> **Problem 1**
In the blog post "Accept Change?", where did the writer's plane land four months after the rooftop conversation?
> **Problem 2**
Please list every geographic place name that appears in the blog post "Accept Change?".

> **Excerpted text**
──────────────────────────────

Wednesday, June 06, 2007

Accept Change?

Five years ago, I was sh*t out of luck. It was May, and while most college students had already picked out classes for the fall semester, I was frantically trying to figure out what to do with the next year of my life. I couldn’t return to NYU. I had applied as a transfer student at several schools, but none of them saw my acting experience (vocal gyration 101) as transferable academic credit. The rejection came fairly late in the year for other decisions to be made about school, and so I felt somewhat stuck. My advisors told me to wait a year and apply to several competitive scholarships at NYU that could help me finish my last two years. In the meantime, though, it felt as if I’d be looking down the face of a year spent in the bleachers. All directions felt like defeat: to stay in New York and watch my friends and peers progress a year further in school held little interest.

In a last attempt to free my mental block, my friend Frankie took me to the roof of our apartment for a cigarette break. Staring out at the moonlit Manhattan skyline, Frankie asked me to try something I hadn’t before. Rather than moving forward, which seemed impossible at the time, try moving sideways. His invitation seemed cryptic, and unclear. How could this year be any different than I had wanted it to be? Frustrated, he retorted. “What would you do, if you could do anything right now? Anything??” He climbed back down the fire escape to our apartment and left me to muse with the moon. Anything. The thought came quickly, a momentary burst of clarity. Four months later, my plane landed in Nairobi, Kenya, the start of a life-changing detour to a small village out on the coast.

I’m stuck. I know I have ambition, but it feels replaced by nausea. I have passion, but it feels stifled by exhaustion and limitation. Every corner I turn, I feel met with resistance. Resistance is good; too much is overwhelming. I am a changed person, and that can be tough to acknowledge at times. So I continue to place myself on the same track as those around me. Inevitably, though, I fall behind. How can I keep up right now? I simply don’t have the strength to do it. So I lay on my couch, feeling somewhat defeated and left behind, unable to see the ever-expansive forest for the trees. I wallow in regret, and have a difficult time imagining how the next three years could be any different than what I had originally hoped for.

My uncle recently wrote something in a letter to me, a response to an earlier post. “There is a risk in wanting things to be ‘normal’ that you will return to the unknown causes of the cancer--don't go back, instead go into the change as best you can understand what it is.” Funny part is, I don’t understand the change, but I can sense that I must go into it regardless of knowing it well.

I am looking sideways. I am musing with the moon and contemplating how it could all be profoundly different than first imagined. I am digging for memories of past adventures, waiting anxiously for a somewhat similar spark of ingenuity. And I am sitting with change—messy, uncomfortable—hoping that sometime very soon, we will know each other better.

──────────────────────────────

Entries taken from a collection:
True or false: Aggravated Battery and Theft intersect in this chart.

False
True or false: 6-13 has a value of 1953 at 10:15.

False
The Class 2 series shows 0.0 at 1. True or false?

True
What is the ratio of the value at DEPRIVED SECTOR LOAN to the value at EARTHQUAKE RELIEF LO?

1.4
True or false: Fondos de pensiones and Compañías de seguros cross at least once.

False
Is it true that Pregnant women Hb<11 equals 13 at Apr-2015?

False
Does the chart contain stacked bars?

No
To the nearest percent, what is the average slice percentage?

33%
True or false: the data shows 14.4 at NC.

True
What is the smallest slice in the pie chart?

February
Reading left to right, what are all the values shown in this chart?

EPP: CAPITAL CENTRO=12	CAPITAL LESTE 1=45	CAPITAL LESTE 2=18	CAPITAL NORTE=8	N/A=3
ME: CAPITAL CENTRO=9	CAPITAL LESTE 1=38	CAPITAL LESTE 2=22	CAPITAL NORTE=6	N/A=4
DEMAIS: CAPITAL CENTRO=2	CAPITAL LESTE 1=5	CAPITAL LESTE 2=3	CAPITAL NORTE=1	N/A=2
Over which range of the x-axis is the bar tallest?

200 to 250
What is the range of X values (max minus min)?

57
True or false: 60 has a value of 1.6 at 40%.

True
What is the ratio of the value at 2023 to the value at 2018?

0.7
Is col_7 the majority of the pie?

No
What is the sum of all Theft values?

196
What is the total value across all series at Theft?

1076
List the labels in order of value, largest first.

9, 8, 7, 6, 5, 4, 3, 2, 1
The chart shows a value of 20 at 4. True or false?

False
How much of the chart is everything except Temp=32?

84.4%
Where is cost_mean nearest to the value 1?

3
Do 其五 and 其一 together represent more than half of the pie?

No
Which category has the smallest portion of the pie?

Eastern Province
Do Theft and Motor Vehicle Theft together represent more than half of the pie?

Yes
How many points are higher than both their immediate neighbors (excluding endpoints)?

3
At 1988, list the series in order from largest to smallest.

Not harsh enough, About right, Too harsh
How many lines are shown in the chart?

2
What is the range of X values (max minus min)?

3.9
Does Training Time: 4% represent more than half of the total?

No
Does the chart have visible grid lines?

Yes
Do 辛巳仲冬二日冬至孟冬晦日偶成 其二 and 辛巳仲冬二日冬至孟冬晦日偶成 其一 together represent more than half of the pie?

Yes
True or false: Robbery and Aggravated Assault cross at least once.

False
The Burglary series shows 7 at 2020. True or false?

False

──────────────────────────────

> **Exercise response 1**
Nairobi, Kenya.

> **Exercise response 2**
New York, Manhattan, Nairobi, Kenya